Homicides are more common in childhood gun deaths in California than in the rest of the U.S., according to new data published by Everytown, a nonprofit that advocates for reducing gun violence.
About 76 percent of gun deaths among children and teenagers in California are homicides, compared to 58 percent nationally, according to the data, published Thursday. An average of 246 children and teens die from guns in California each year, according to the data.
Everytown, which advocates for stronger background checks, red flag laws and other gun control measures, included the stat in an overview of gun violence in California. The group posted similar data for every state on a new website and database titled EveryStat.
In some ways, the report showed California bucked a national trend of rising gun violence. Gun deaths dropped 8 percent in California from 2008 to 2017, compared to a 17 percent increase nationally.
And the report showed California’s rate of gun deaths, 7.7 per 100,000 people, is the sixth-lowest in the nation.

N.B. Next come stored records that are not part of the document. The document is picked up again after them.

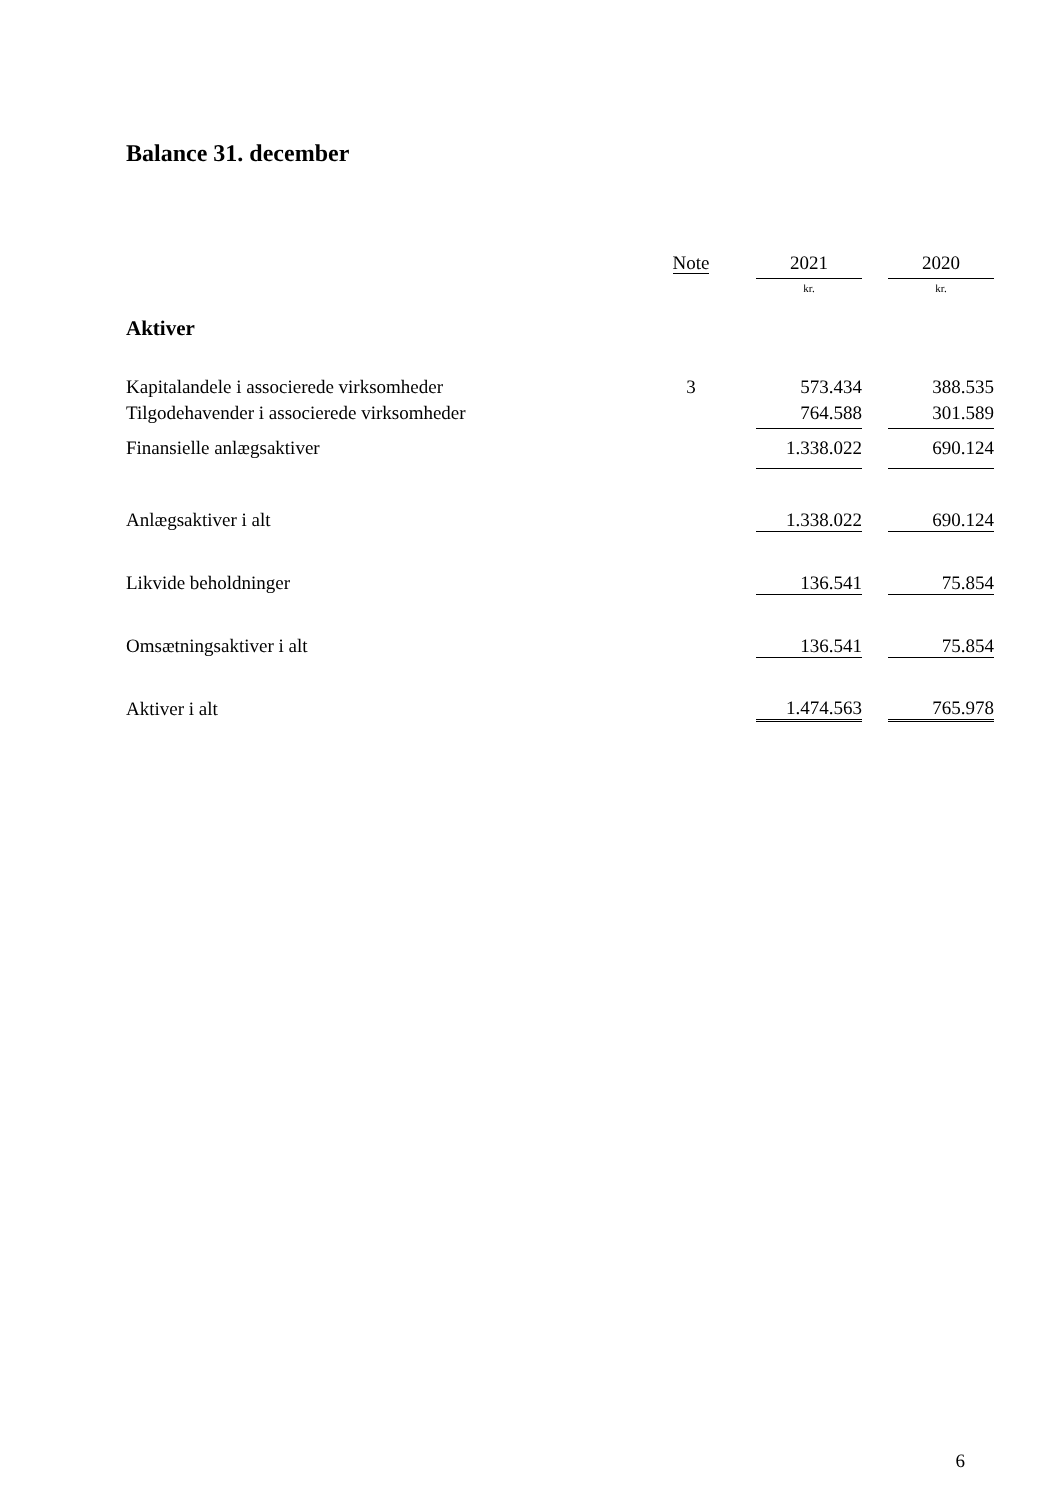Balance 31. december
| | Note | | 2021 | | 2020 |
| --- | --- | --- | --- | --- | --- |
| | | | kr. | | kr. |
| Aktiver | | | | | |
| Kapitalandele i associerede virksomheder | 3 | | 573.434 | | 388.535 |
| Tilgodehavender i associerede virksomheder | | | 764.588 | | 301.589 |
| Finansielle anlægsaktiver | | | 1.338.022 | | 690.124 |
| Anlægsaktiver i alt | | | 1.338.022 | | 690.124 |
| Likvide beholdninger | | | 136.541 | | 75.854 |
| Omsætningsaktiver i alt | | | 136.541 | | 75.854 |
| Aktiver i alt | | | 1.474.563 | | 765.978 |
6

“It’s encouraging that overall, gun violence is decreasing in California while it increases in the rest of the country,” Sarah Burd-Sharps, the group’s director of research, said in an emailed statement. “However, the disproportionate impact of gun homicide on black Californians underscores the continued importance of the California Violence Intervention Program, which supports community-based violence intervention programs that apply a localized approach to address gun violence in California’s hardest-hit neighborhoods.”
Firearms are the second leading cause of death among children and teens in both California and the US, trailing motor vehicle traffic, according to the report.
Among the group’s other California findings:
▪ Black children and teens are seven times as likely as white children to die by a gun.
▪ White people are three times more likely than black people to kill themselves with a gun in California, while black people are 10 times more likely than white people to die by gun homicide.
▪ From 2013 to 2017, 289 women were fatally shot by an intimate partner in California.